Dolly sheep was the first cloned animal in 1996

Pros and Cons of Cloning

In 1996, a sheep named Dolly was born at the Roslin Institute in Scotland. Dolly was the first successful case of cloning. She was a clone of a six-year-old sheep derived from its udder cells. Of 277 attempts, Dolly was the only successful case of a clone carried to term. The only irregularity were the telomeres at the end of her DNA were shorter than usual, which may have caused the diseases she developed when she was older. She died at the age of six, which is within the average range of a sheep’s life.   This, of course, sparked a scientific debate over the pros and cons of cloning.

Dolly the sheep at her media unveiling. 
Paul Clements/AP

The pros of cloning are:

  • Organ Donors:  People on the organ donor list wait for 3 to 5 years on average before they get a replacement. In the US alone, 20 people die every day waiting for a new organ. Through cloning, we can have an indefinite number of matching organs to harvest. The movie “The Island” or the book “Never Let Me Go” or two stories with this exact premise. The ethical ramifications of this are numerous.   
  • Solves Infertility:   Parents who can’t conceive or same-sex couples could use cloning technology to create children from their cells.
  • Genetic research:   Cell cloning can help improve gene therapy and editing techniques. There are thousands of applications for gene editing that are coming fruition today. In February 2019, gene therapy eliminated Hunter Syndrome.  
  • Human development:  Cloning could revolutionize how humans develope. We can customize genes for humans to fare better in space or even when settling other planets.  
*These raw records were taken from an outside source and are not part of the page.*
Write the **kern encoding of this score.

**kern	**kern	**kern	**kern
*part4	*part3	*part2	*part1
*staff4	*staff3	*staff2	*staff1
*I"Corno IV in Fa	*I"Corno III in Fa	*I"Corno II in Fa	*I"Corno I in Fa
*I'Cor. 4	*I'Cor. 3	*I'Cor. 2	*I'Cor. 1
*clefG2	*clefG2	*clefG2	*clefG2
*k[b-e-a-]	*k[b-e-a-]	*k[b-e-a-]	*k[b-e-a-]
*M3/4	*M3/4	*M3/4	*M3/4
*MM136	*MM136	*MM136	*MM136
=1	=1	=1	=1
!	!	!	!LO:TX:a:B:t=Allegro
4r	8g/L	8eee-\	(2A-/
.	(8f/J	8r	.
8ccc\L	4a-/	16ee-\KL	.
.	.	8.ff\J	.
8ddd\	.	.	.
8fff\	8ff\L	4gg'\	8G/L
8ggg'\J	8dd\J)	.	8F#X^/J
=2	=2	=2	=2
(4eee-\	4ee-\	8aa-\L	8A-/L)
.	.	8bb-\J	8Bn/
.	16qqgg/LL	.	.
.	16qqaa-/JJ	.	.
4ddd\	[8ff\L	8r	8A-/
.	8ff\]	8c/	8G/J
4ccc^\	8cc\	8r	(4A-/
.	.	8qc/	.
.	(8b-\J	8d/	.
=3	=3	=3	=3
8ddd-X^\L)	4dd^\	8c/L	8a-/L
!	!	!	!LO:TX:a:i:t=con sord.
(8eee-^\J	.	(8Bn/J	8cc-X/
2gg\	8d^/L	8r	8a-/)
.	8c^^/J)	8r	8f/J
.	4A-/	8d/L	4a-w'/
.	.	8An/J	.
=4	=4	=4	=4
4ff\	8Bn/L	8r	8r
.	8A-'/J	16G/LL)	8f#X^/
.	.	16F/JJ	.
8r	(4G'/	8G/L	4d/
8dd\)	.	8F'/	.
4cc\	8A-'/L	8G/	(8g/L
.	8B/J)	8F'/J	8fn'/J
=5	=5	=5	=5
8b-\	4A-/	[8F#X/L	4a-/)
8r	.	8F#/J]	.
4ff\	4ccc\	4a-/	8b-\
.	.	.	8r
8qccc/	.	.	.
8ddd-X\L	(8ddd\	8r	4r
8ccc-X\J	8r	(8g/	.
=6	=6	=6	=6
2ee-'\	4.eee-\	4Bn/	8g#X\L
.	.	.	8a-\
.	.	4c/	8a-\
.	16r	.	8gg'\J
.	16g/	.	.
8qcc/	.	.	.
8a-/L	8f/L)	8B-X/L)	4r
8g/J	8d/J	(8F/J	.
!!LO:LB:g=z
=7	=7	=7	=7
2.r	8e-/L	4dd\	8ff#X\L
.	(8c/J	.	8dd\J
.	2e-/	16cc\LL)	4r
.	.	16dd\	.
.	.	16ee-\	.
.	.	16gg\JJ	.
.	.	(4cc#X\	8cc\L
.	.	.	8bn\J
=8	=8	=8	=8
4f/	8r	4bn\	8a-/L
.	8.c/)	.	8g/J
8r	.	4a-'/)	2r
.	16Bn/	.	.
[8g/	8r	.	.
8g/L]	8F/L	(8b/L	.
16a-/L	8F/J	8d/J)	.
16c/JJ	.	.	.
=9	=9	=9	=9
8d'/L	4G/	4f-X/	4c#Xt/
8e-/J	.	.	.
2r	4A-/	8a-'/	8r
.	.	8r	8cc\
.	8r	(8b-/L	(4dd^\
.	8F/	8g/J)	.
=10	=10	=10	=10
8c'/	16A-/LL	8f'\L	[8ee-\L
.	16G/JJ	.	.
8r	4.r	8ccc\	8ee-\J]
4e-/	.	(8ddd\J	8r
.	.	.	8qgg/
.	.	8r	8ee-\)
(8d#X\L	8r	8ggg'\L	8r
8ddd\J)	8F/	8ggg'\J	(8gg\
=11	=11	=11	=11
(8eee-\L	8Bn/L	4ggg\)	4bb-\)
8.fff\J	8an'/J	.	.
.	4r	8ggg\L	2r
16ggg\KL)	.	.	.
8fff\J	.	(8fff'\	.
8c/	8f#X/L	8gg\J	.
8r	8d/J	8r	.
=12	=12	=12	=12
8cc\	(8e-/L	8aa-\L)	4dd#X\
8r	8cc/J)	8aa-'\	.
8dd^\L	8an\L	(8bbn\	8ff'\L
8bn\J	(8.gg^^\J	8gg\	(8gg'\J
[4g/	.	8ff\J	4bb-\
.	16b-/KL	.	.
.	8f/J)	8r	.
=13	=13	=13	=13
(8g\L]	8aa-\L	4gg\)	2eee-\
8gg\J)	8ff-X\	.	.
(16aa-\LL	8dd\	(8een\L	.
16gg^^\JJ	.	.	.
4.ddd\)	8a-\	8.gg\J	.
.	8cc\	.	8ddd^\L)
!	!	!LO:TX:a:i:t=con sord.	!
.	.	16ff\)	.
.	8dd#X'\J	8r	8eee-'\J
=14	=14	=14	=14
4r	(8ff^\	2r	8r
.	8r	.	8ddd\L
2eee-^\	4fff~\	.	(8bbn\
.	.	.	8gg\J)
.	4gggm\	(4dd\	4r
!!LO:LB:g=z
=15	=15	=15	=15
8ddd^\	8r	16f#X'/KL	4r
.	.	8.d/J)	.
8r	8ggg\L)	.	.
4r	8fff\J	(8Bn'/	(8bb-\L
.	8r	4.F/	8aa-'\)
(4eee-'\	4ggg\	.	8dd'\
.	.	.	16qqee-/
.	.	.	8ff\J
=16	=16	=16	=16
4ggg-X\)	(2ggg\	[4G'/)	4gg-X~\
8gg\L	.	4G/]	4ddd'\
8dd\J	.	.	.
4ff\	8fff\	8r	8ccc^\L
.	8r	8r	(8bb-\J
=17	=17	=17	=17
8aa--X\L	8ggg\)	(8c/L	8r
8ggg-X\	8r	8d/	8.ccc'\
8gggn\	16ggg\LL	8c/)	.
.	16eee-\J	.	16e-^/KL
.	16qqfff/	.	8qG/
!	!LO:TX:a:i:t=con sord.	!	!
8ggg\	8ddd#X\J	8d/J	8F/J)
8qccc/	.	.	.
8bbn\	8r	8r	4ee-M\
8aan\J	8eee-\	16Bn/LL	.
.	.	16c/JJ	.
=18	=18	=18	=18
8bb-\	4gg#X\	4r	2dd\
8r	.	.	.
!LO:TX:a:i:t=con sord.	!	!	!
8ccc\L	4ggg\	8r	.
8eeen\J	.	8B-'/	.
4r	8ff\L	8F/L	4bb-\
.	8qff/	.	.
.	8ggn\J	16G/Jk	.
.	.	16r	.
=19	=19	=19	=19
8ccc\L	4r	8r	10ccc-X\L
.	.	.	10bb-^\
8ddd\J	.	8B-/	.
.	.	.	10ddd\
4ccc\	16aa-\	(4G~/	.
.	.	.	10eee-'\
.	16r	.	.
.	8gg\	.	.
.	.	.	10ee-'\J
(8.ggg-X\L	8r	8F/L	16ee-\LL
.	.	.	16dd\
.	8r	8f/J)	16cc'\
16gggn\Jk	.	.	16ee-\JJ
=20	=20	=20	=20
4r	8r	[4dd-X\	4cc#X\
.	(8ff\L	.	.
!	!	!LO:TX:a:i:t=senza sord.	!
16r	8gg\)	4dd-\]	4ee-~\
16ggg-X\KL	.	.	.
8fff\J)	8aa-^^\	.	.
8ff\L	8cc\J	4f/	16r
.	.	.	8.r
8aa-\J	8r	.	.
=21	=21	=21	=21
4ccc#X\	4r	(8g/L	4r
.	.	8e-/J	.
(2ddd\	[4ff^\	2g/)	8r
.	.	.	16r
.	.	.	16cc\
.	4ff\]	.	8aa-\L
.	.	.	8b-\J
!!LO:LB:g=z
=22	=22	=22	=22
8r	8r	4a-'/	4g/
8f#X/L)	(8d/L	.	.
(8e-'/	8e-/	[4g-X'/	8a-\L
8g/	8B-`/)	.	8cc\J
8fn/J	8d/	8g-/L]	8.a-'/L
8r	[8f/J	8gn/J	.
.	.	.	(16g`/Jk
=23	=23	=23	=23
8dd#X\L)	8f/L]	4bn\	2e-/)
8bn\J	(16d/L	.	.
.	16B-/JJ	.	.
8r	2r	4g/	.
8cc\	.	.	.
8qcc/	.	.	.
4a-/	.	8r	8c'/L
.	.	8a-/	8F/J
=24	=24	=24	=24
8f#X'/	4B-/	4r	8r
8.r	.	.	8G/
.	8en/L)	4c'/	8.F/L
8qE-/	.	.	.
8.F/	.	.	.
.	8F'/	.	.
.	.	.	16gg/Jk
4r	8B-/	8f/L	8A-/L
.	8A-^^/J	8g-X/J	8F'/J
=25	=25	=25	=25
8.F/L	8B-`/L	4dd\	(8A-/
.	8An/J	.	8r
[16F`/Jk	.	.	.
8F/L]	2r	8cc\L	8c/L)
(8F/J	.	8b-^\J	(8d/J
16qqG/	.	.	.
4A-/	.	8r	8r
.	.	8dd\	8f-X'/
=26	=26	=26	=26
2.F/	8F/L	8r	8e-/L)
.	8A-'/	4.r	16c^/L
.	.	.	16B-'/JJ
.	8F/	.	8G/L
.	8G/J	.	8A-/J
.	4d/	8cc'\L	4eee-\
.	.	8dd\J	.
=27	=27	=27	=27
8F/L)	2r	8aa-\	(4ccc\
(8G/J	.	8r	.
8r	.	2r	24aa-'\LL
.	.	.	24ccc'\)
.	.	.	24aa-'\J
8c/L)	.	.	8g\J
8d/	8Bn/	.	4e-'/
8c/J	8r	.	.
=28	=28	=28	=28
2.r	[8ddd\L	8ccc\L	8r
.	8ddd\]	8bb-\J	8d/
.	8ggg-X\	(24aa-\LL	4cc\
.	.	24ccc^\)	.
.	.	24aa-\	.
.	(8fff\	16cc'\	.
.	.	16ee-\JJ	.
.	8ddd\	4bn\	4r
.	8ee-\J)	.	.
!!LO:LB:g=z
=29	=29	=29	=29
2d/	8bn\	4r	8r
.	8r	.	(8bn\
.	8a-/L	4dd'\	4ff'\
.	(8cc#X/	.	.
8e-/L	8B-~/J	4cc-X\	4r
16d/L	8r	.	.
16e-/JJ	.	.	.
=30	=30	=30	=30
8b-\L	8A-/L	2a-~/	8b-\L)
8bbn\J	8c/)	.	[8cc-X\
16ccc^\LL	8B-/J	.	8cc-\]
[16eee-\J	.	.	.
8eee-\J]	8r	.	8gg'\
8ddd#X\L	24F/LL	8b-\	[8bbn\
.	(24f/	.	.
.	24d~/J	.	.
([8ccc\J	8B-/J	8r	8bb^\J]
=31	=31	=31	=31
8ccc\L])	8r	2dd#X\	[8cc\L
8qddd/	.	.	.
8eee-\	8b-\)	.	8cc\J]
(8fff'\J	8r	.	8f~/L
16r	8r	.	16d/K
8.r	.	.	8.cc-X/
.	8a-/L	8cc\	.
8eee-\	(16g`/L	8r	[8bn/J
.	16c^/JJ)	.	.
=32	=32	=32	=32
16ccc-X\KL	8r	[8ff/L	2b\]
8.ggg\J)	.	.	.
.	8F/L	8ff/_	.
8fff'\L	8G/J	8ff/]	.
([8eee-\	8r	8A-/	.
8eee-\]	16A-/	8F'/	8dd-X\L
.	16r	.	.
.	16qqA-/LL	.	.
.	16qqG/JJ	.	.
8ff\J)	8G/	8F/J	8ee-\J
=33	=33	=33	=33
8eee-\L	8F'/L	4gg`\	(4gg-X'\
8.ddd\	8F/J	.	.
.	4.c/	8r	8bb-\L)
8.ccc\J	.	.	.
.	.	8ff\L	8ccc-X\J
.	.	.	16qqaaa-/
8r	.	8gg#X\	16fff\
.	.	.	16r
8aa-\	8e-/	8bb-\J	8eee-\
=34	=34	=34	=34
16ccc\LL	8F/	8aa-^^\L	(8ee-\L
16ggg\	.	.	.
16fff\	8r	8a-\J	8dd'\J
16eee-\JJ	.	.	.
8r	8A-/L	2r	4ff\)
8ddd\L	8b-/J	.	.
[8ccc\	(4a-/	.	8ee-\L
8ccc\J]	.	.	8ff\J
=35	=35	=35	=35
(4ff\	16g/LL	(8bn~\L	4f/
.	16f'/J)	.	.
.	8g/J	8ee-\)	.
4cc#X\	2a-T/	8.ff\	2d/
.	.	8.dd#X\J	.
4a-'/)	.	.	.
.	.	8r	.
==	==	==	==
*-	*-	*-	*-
The disadvantages or cons of human cloning have many ethical repercussions:

  • Reproductive Cloning: One negative of cloning would be the emergence of designer babies. While editing out genes related to disease is well and good, scientists worry that many will edit cosmetic features, which raises numerous ethical concerns.  
  • Psychological Distress:   Clones will likely feel psychological distress and harm directly from being clones. Whether they feel like imposters or that they have no control over their life, they will undoubtedly feel some psychological effects.  
  • Genetic Diversity:  If cloning and genetic editing becomes widespread, the gene pool will shrink. In turn, this will diminish humanity’s ability to adapt and evolve.  
  • Inequality of Access:  Gene splicing and therapy will undoubtedly be expensive. Only the wealthy could afford designer babies giving the rich a genetic leg up on the poor.  
  • Individuality:  Human cloning could easily lead to a decline in human worth. If you can easily “replace” someone who died, why does it even matter? In addition to that, we don’t know how society will treat clones. If humanity’s track record holds, clones could quickly become second class citizens.  
  • Health Issues:  Cloning technology is far from perfect. Successful clones are more likely to contract diseases and age prematurely, taking away the clone’s ability to lead a healthy life.